[L’Apaisement de l'éclipse précédé de Diorama] Avertissement aux lecteurs
- Type de publication : Chapitre d’ouvrage
- Ouvrage : Œuvres complètes. Tome I. Céline Arnauld
- Pages : 177 à 178
- Collection : Bibliothèque de littérature du xxe siècle, n° 9
AVERTISSEMENT AUX LECTEURS
Mes livres ayant été publiés dans des éditions à tirage très limité, ils ne peuvent être connus de tous ceux, de jour en jour plus nombreux, qui s’intéressent à la poésie ultra-moderne.
Aussi crois-je devoir préciser quelques points en tête de cet ouvrage écrit il y a trois ans déjà.
Je voudrais que mes lecteurs ne se trompent pas sur ce que j’appelle Projectivisme1. Non, ce n’est ni une école ni un mouvement. C’est une poésie que je prétends unique parce que, rentrée en moi-même, j’ai cherché d’où me vient l’inquiétude, l’amour et la souffrance. Et cette vie profonde que j’ai découverte en moi, je l’ai projetée dans mes œuvres avec toutes ses irisations, tout son imprévu et ce qu’elle peut avoir de déconcertant pour notre raison.
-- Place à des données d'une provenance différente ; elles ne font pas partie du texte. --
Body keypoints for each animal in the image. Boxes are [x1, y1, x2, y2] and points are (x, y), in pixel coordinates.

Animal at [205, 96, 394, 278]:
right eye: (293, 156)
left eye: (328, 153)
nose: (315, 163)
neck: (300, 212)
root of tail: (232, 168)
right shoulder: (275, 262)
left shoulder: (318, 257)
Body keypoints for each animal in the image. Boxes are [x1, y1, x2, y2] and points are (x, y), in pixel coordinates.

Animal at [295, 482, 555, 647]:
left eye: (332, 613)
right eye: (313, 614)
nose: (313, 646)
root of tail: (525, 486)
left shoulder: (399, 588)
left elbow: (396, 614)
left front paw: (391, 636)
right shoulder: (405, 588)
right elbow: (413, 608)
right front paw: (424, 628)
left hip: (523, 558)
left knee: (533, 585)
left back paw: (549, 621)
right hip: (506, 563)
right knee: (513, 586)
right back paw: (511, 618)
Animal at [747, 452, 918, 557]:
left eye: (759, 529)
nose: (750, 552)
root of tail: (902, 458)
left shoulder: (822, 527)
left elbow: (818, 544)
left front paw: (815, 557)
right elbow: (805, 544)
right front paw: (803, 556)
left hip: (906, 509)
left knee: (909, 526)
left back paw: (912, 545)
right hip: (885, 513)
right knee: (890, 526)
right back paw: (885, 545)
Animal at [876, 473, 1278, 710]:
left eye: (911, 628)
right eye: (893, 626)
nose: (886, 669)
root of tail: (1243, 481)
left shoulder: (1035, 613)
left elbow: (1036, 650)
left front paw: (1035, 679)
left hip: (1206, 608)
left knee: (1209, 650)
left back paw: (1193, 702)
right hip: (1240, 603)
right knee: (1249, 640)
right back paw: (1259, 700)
Cette « projection » de notre vie profonde, dans des œuvres, est selon moi la poésie même.
Depuis 1917, dans mon roman Tournevire, dans mes livres de poèmes : Poèmes à claires-voies, Point de mire, Guêpier de diamants et dans ma pièce de théâtre : L’Apaisement de l’éclipse, que je publie aujourd’hui, je suis restée fidèle à la même conception. Mes images, en particulier, n’ont pas changé de nature, et si on se voyait tenté de rapprocher maintenant mon inspiration et mon esthétique de celles de certaines écoles modernes qui font quelque bruit aujourd’hui, je prie que l’on considère combien ma poésie est restée elle-même. Oui, il y a en ce moment des groupes, des mouvements poétiques particuliers qui méritent l’intérêt qu’on leur porte, car parmi eux il y a de vrais poètes. Mais je ne voudrais pas que ceux qui ignorent mon œuvre me rattachent arbitrairement à l’un ou à l’autre de ces mouvements.
J’éprouve de l’admiration ou de la sympathie pour quelques aînés et pour certains jeunes écrivains, mais je ne veux aucun maître.
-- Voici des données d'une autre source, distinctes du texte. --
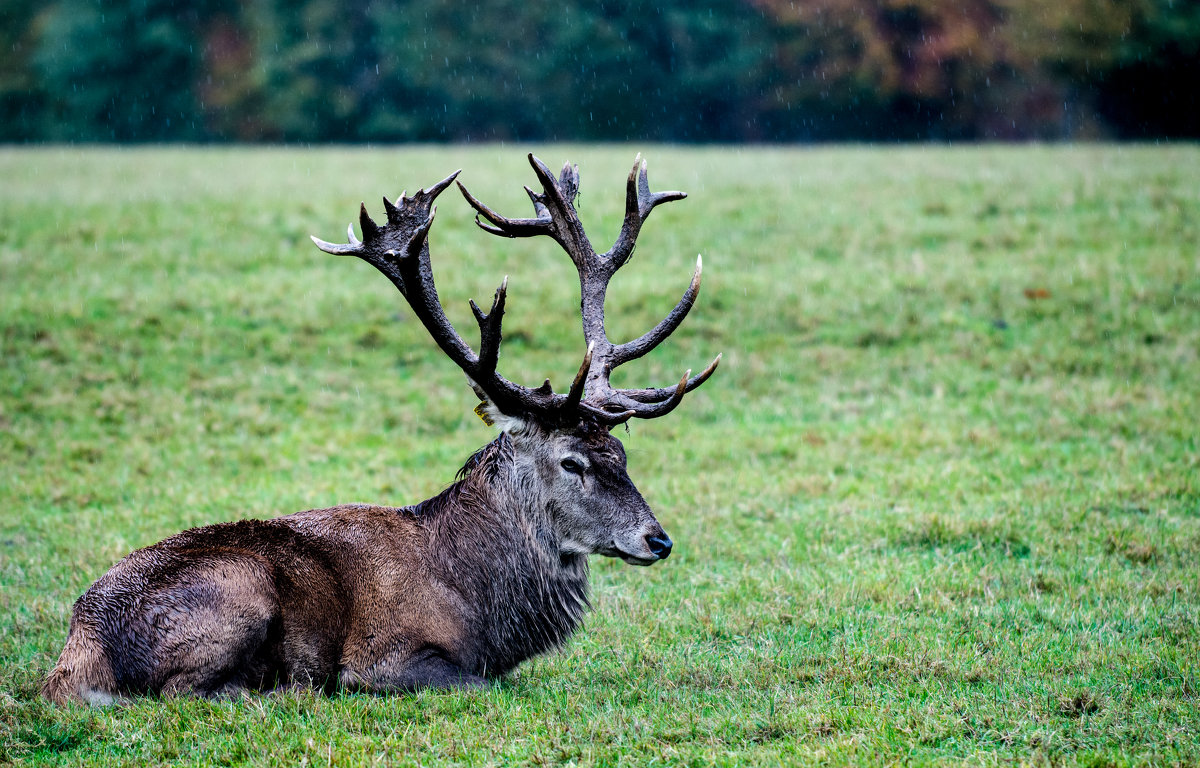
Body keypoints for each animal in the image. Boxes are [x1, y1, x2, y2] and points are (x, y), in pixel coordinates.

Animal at [44, 153, 720, 705]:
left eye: (621, 453)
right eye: (571, 461)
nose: (658, 540)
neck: (482, 607)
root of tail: (77, 657)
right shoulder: (387, 657)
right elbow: (476, 683)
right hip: (239, 590)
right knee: (187, 690)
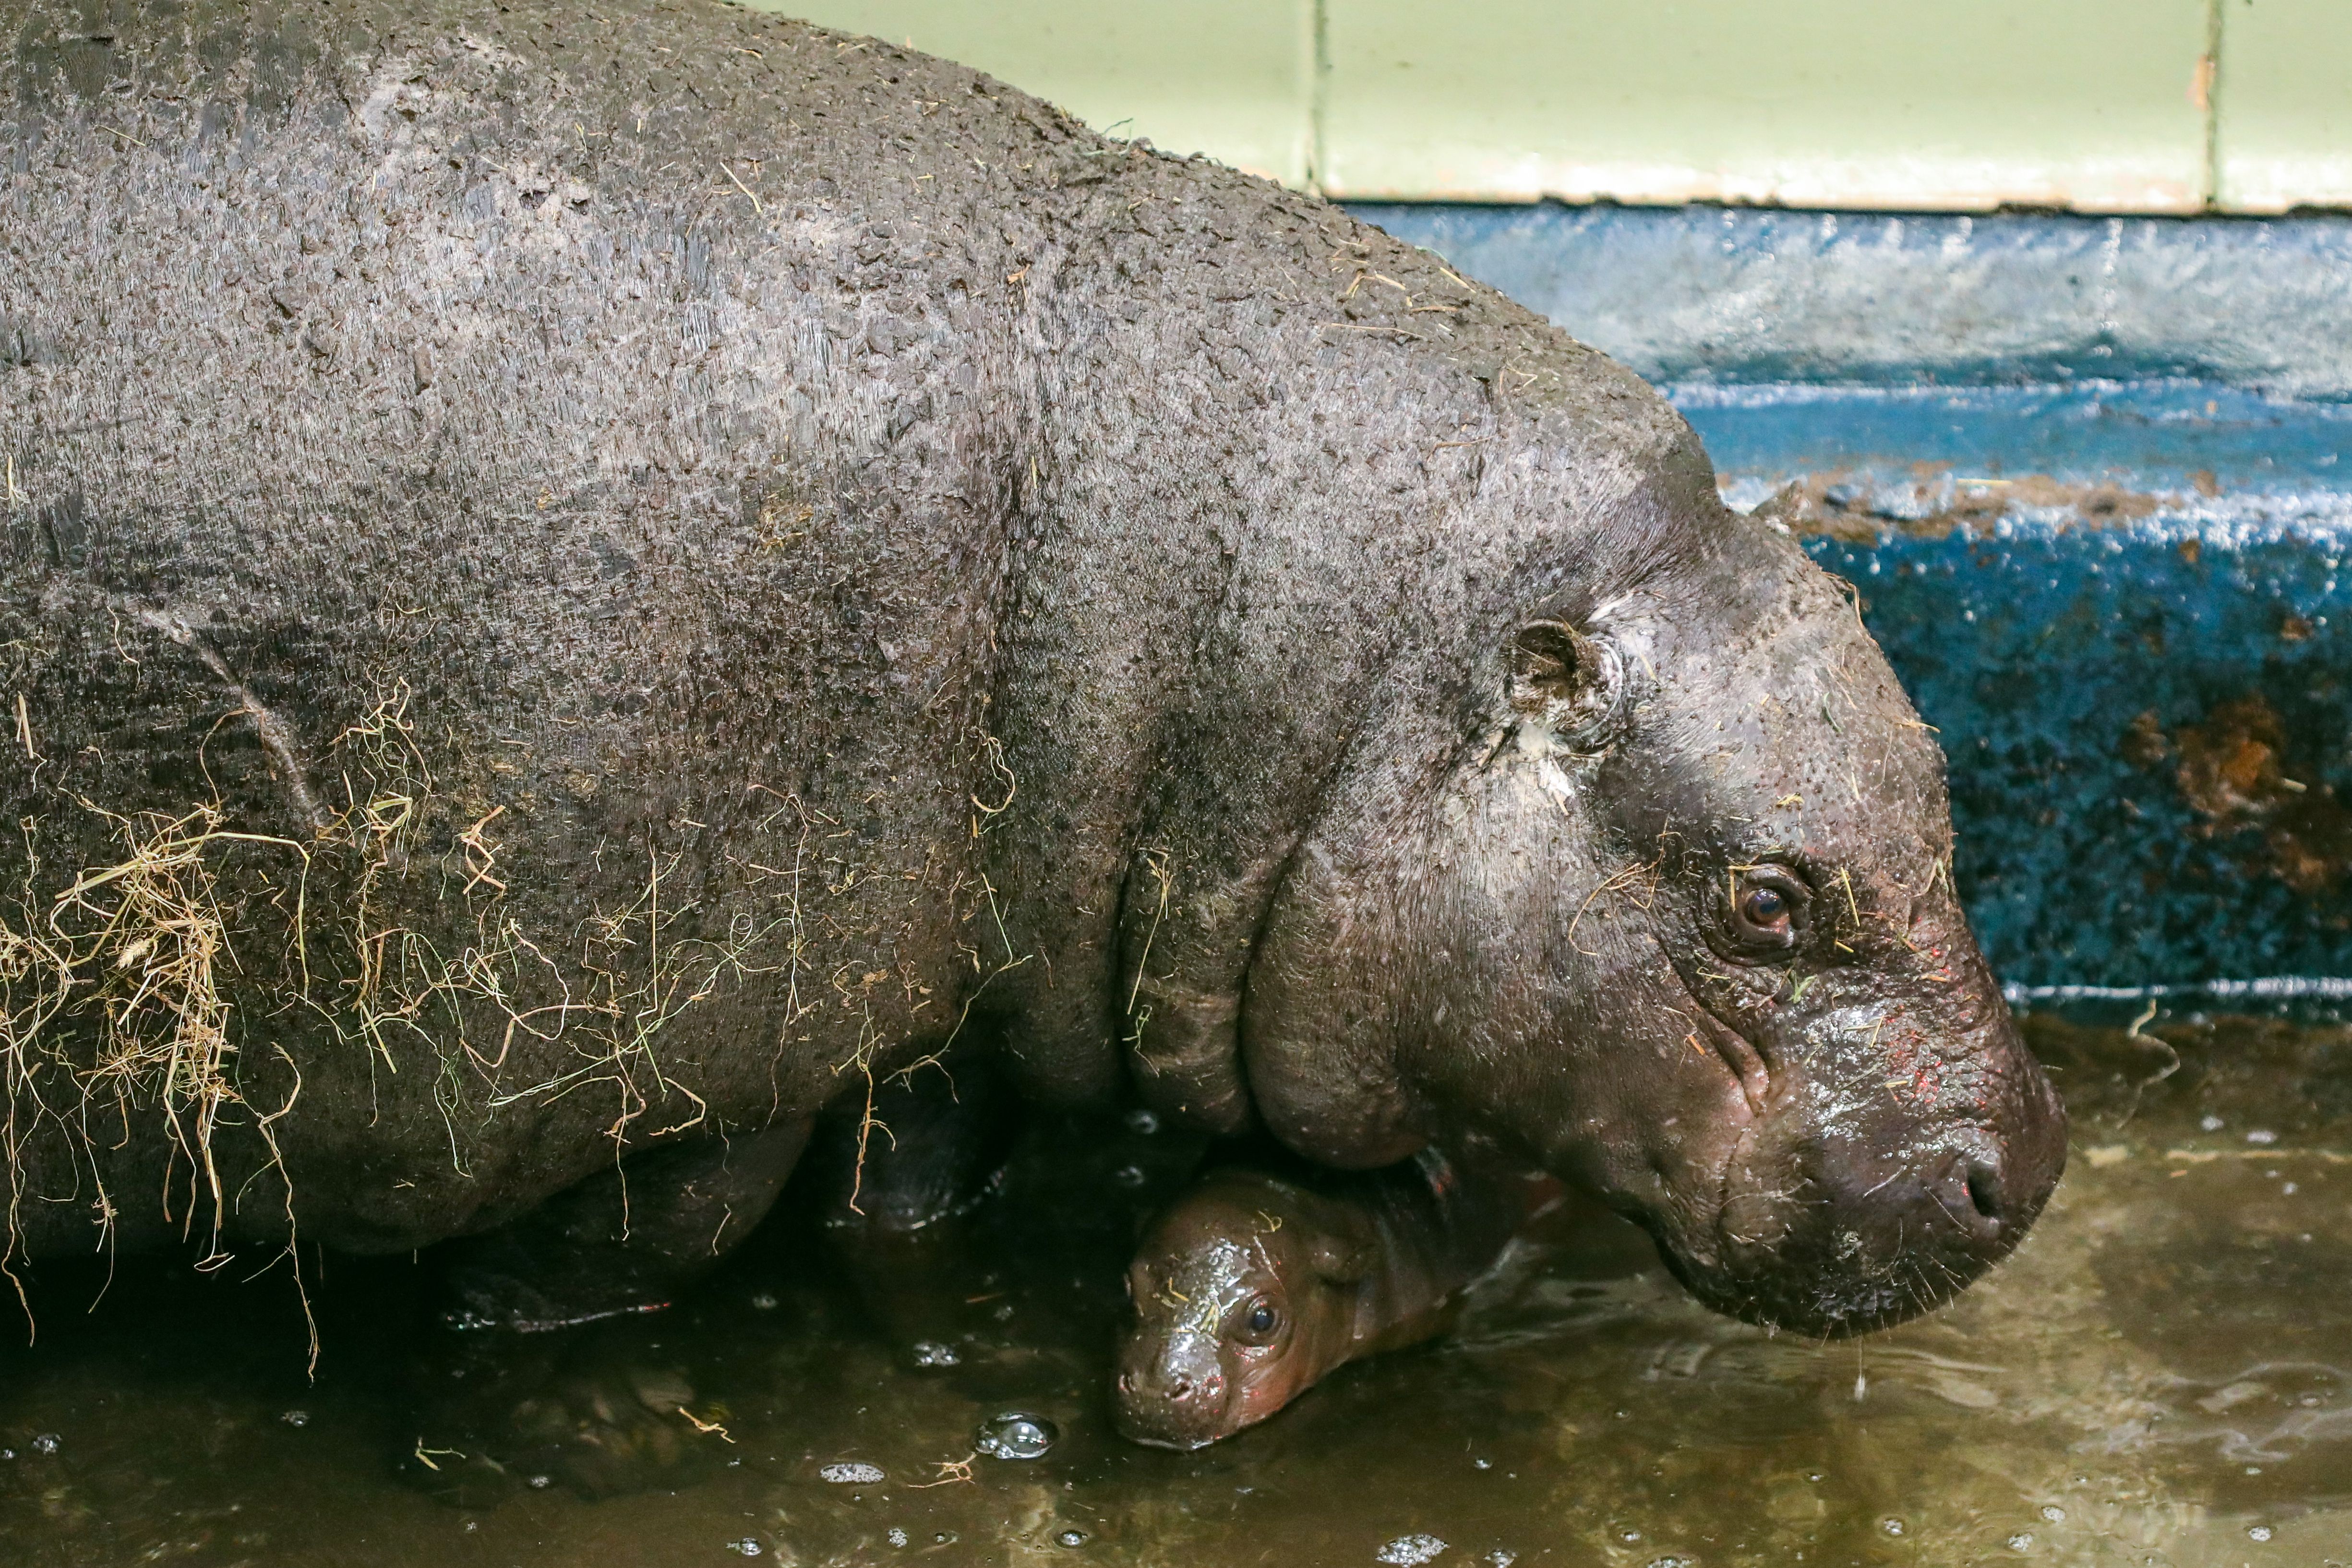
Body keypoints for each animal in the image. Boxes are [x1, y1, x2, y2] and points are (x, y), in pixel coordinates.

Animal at [0, 0, 2060, 1382]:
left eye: (1940, 785)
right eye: (1766, 898)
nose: (2027, 1164)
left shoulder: (936, 993)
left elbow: (899, 1180)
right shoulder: (703, 1023)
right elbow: (669, 1223)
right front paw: (505, 1323)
Je suis isolée au milieu de ma rêverie comme dans une plaine sans fin.
1 Les dictionnaires ignorent ce mot. – On se reportera naturellement à la revue Projecteur… – Dans une de ses « Notes », Le Thyrse (4e série, 26e année, no 19, 1er novembre 1924, p. 500) ironise : « Il paraît que le surréalisme est déjà dépassé. / Céline Anauld va publier incessamment en guise de préface à un volume de “poèmes” le manifeste du “projectivisme” ».